Hermione halted in her tracks, brow raised. _‘_ _What?_ ’

‘I said that you’re right,’ he repeated, with an unconcerned shrug. ‘She’s just a trumped up little half-blood from the Ministry. Muggle mother, Squib brother, tells anybody who’ll listen that she’s related to the Selwyns—’

‘You disgust me,’ she told him for the second time in as many nights of patrols. ‘You aren’t any better than she is! She threatened to have me removed from the magical community, Malfoy,’ she declared, her eyes beginning to burn, ‘when I have just as much of a right to be here as she does! Just as much of a right as you!’
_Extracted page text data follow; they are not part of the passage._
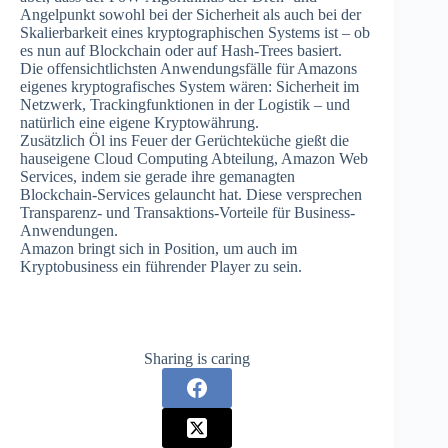
Angelpunkt sowohl bei der Sicherheit als auch bei der
Skalierbarkeit eines kryptographischen Systems ist – ob
es nun auf Blockchain oder auf Hash-Trees basiert.
Die offensichtlichsten Anwendungsfälle für Amazons
eigenes kryptografisches System wären: Sicherheit im
Netzwerk, Trackingfunktionen in der Logistik – und
natürlich eine eigene Kryptowährung.
Zusätzlich Öl ins Feuer der Gerüchteküche gießt die
hauseigene Cloud Computing Abteilung, Amazon Web
Services, indem sie gerade ihre gemanagten
Blockchain-Services gelauncht hat. Diese versprechen
Transparenz- und Transaktions-Vorteile für Business-
Anwendungen.
Amazon bringt sich in Position, um auch im
Kryptobusiness ein führender Player zu sein.
Sharing is caring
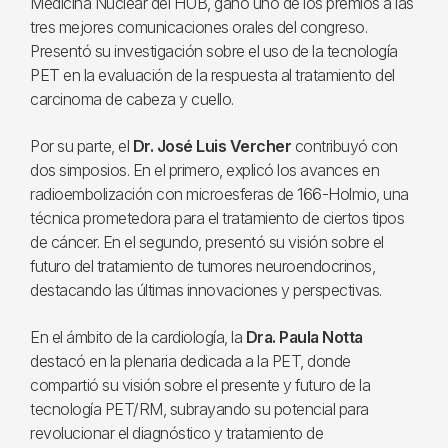
Medicina Nuclear del HUB, ganó uno de los premios a las
tres mejores comunicaciones orales del congreso.
Presentó su investigación sobre el uso de la tecnología
PET en la evaluación de la respuesta al tratamiento del
carcinoma de cabeza y cuello.
Por su parte, el
Dr. José Luis Vercher
contribuyó con
dos simposios. En el primero, explicó los avances en
radioembolización con microesferas de 166-Holmio, una
técnica prometedora para el tratamiento de ciertos tipos
de cáncer. En el segundo, presentó su visión sobre el
futuro del tratamiento de tumores neuroendocrinos,
destacando las últimas innovaciones y perspectivas.
En el ámbito de la cardiología, la
Dra. Paula Notta
destacó en la plenaria dedicada a la PET, donde
compartió su visión sobre el presente y futuro de la
tecnología PET/RM, subrayando su potencial para
revolucionar el diagnóstico y tratamiento de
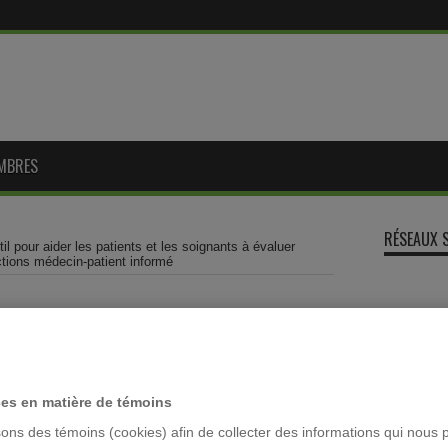
MBRES
RÉSEAUX 
il pour aider les patients et les soignants à évaluer
actions médecin-patient informé
nts et les soignants à évaluer
MOTS-CLÉ
et favoriser les interactions
ACFAS
ces en matière de témoins
Archivage
sons des témoins (cookies) afin de collecter des informations qui nous 
colloque la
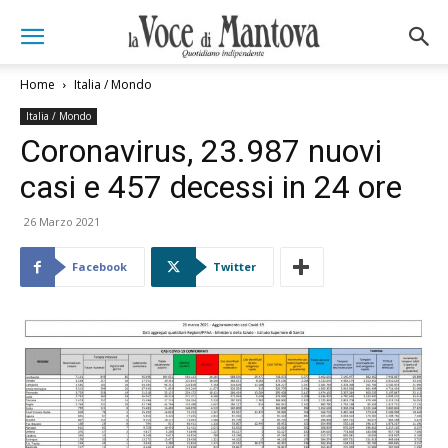
Home
Italia / Mondo
Italia / Mondo
Coronavirus, 23.987 nuovi
casi e 457 decessi in 24 ore
26 Marzo 2021
Facebook
Twitter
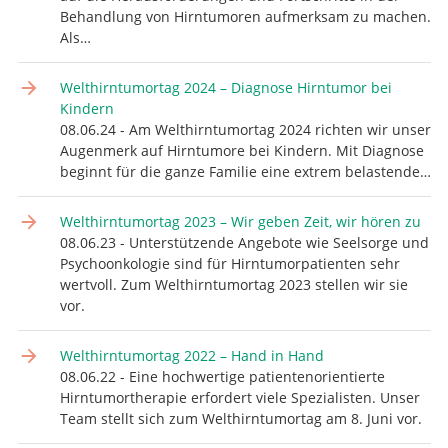
Behandlung von Hirntumoren aufmerksam zu machen.
Als…
Welthirntumortag 2024 – Diagnose Hirntumor bei
Kindern
08.06.24 - Am Welthirntumortag 2024 richten wir unser
Augenmerk auf Hirntumore bei Kindern. Mit Diagnose
beginnt für die ganze Familie eine extrem belastende…
Welthirntumortag 2023 – Wir geben Zeit, wir hören zu
08.06.23 - Unterstützende Angebote wie Seelsorge und
Psychoonkologie sind für Hirntumorpatienten sehr
wertvoll. Zum Welthirntumortag 2023 stellen wir sie
vor.
Welthirntumortag 2022 – Hand in Hand
08.06.22 - Eine hochwertige patientenorientierte
Hirntumortherapie erfordert viele Spezialisten. Unser
Team stellt sich zum Welthirntumortag am 8. Juni vor.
She marched on down the corridor, not waiting for a reply, and for once, mercifully, a reply never came.

**Notes for the Chapter:**

> Poor Hermione will catch a break eventually, I promise. But I wanted to explore intersectionality in this fic; fifth year from Hermione's point of view is the perfect opportunity to do that. It will also empower Hermione and drive the plot in some interesting ways.